- _TASK INSTRUCTIONS_: Restate, exactly and without pictures, the lines from the start of the listing below through the line holding "Table 1. Socio-demographics, sexual".

-=-=-=-=-

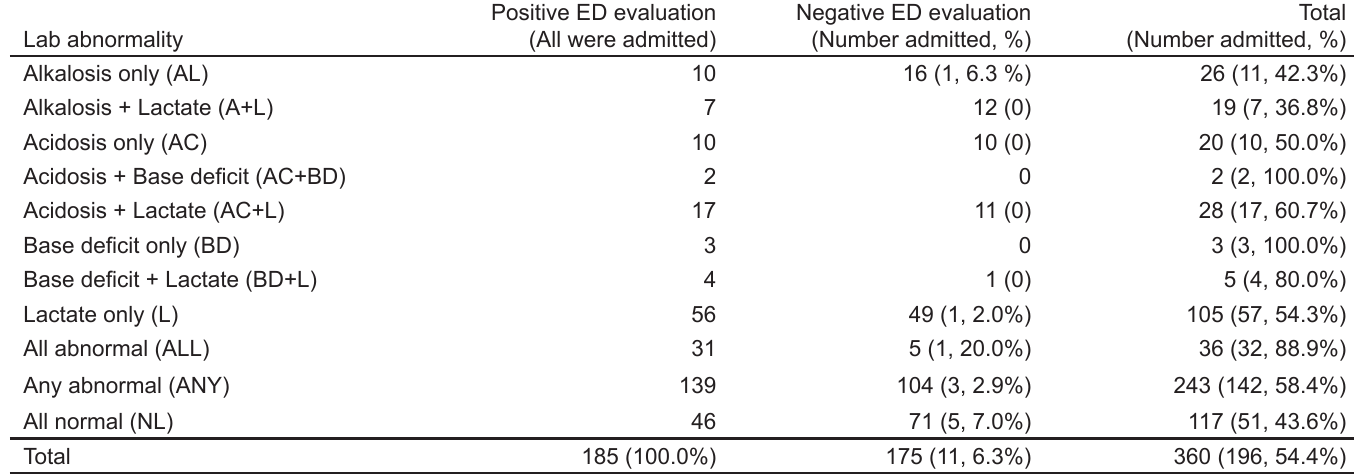
Table 2. Abnormal arterial blood gas and serum lactate (ABG / SL) by emergency department (ED)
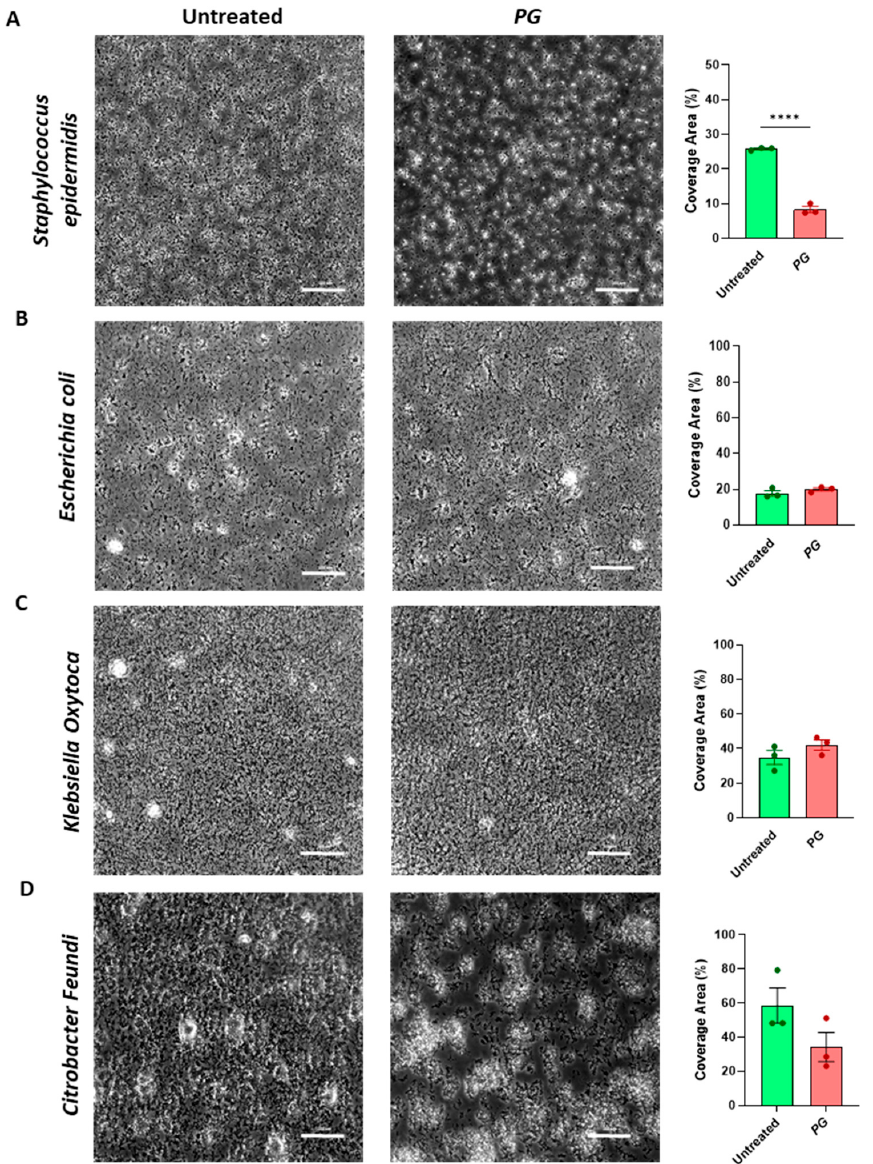
Figure 4. PG -mediated microbial biofilm. Biofilm formation was evaluated in ( A ) Staphylococcus epidermidis , ( B ) Escherichia coli , ( C ) Klebsiella oxytoca , and ( D ) Citrobacter freundii calculating the % of bacterial surface coverage from phase-contrast images. Data are presented as mean ± SEM. Unpaired t -test. **** p < 0.0001. n = 3/group.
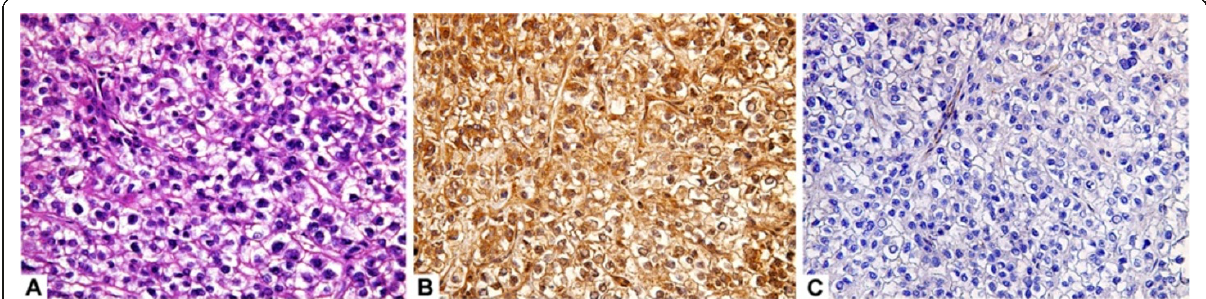
Figure 2 A case of hepatocellular carcinoma (clear cell type) (A, H&E,original magnification x400) with strong and diffuse arginase-1 staining (B; immuoperoxidase, original magnification x400) and negative HepPar-1stainig (C; immuoperoxidase, original magnification x400).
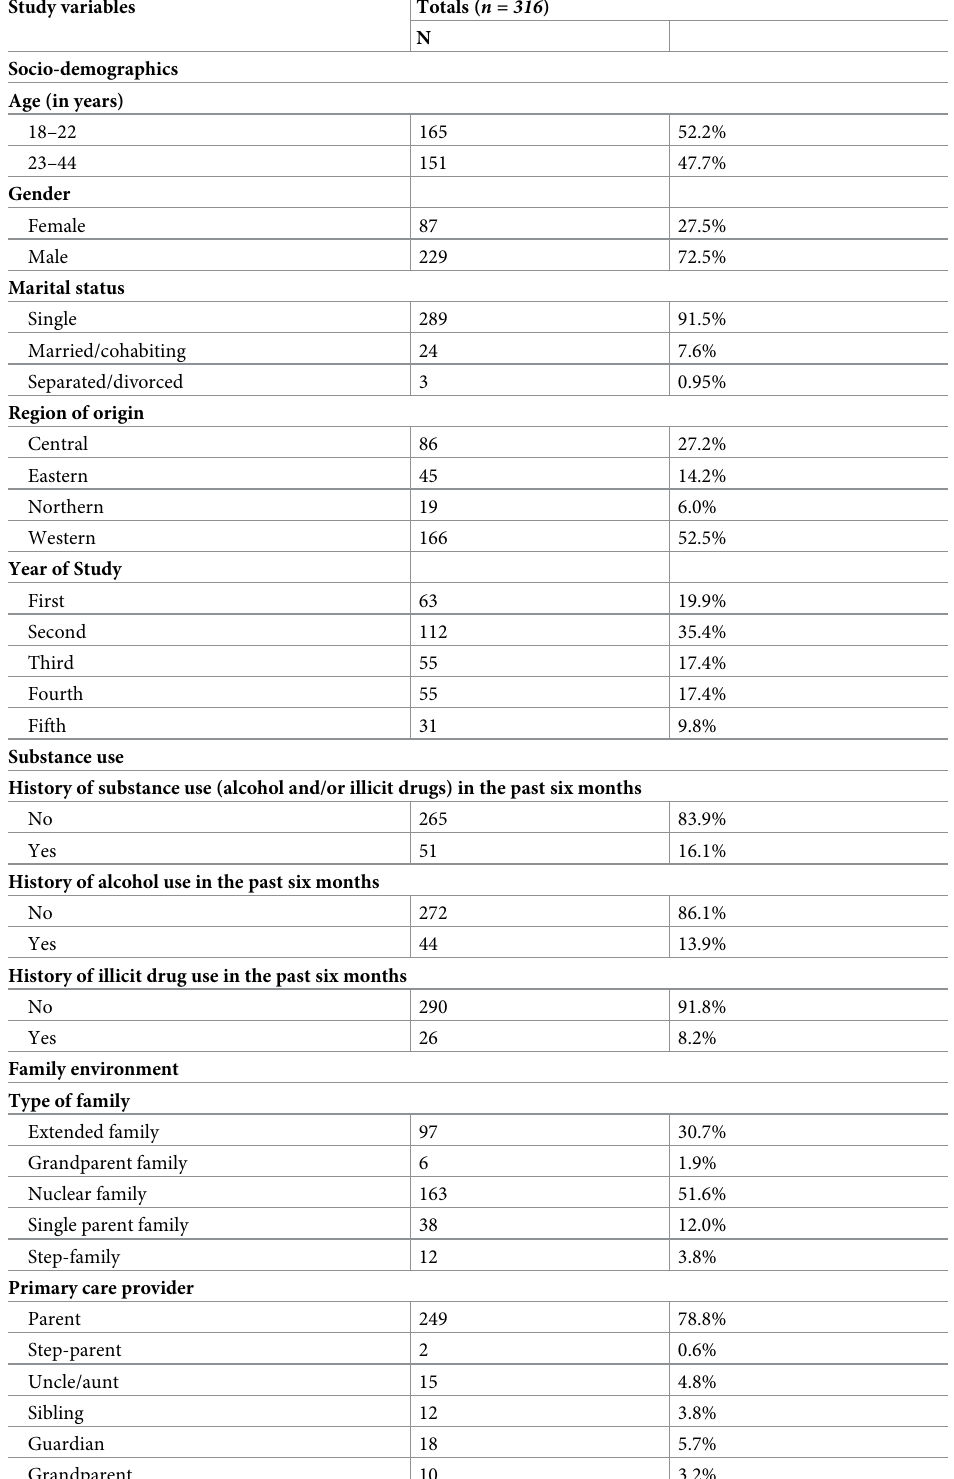
Table 1. Socio-demographics, sexual and family characteristics of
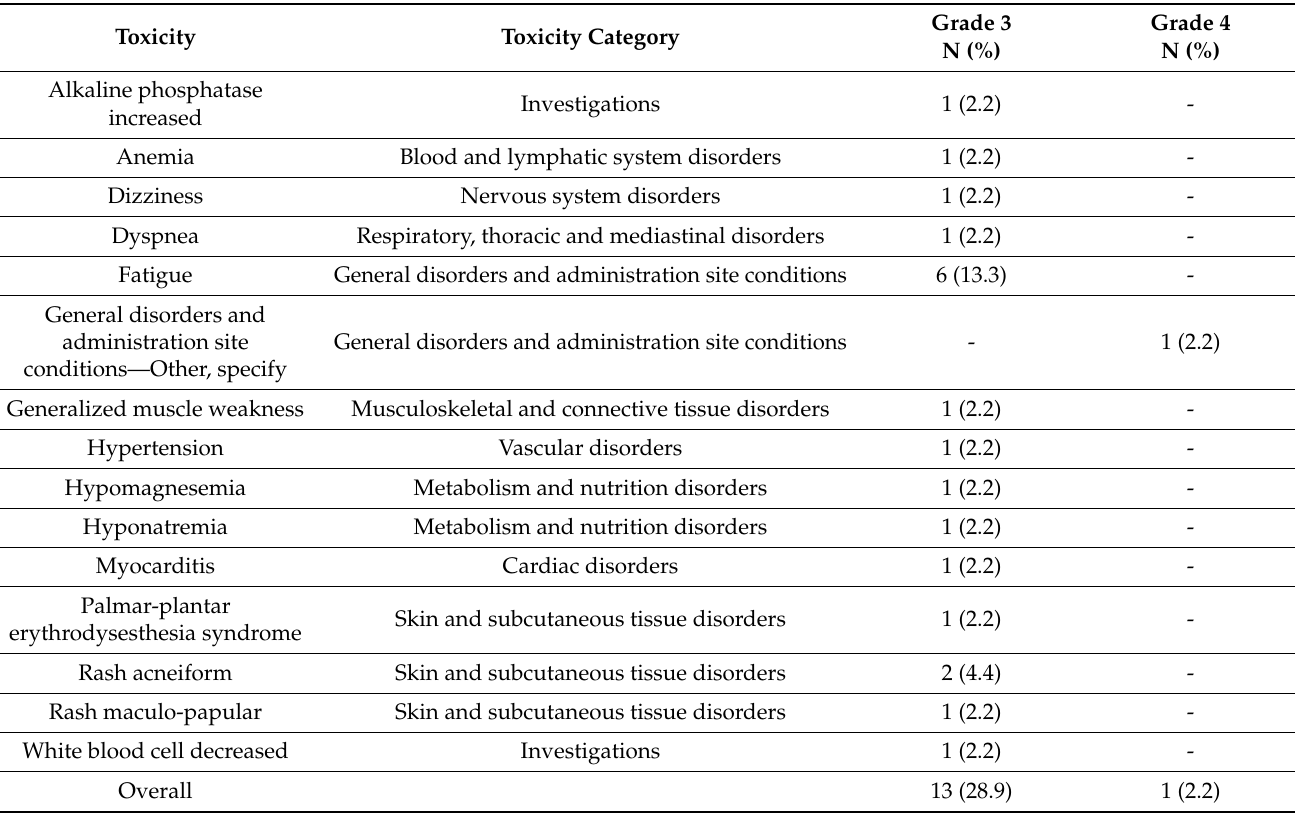
Table 2. Treatment-Related Adverse Events.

-=-=-=-=-

- _PROBLEM SOLUTION_:
Table 2. Abnormal arterial blood gas and serum lactate (ABG / SL) by emergency department (ED)
Figure 4. PG -mediated microbial biofilm. Biofilm formation was evaluated in ( A ) Staphylococcus epidermidis , ( B ) Escherichia coli , ( C ) Klebsiella oxytoca , and ( D ) Citrobacter freundii calculating the % of bacterial surface coverage from phase-contrast images. Data are presented as mean ± SEM. Unpaired t -test. **** p < 0.0001. n = 3/group.
Figure 2 A case of hepatocellular carcinoma (clear cell type) (A, H&E,original magnification x400) with strong and diffuse arginase-1 staining (B; immuoperoxidase, original magnification x400) and negative HepPar-1stainig (C; immuoperoxidase, original magnification x400).
Table 1. Socio-demographics, sexual and family characteristics of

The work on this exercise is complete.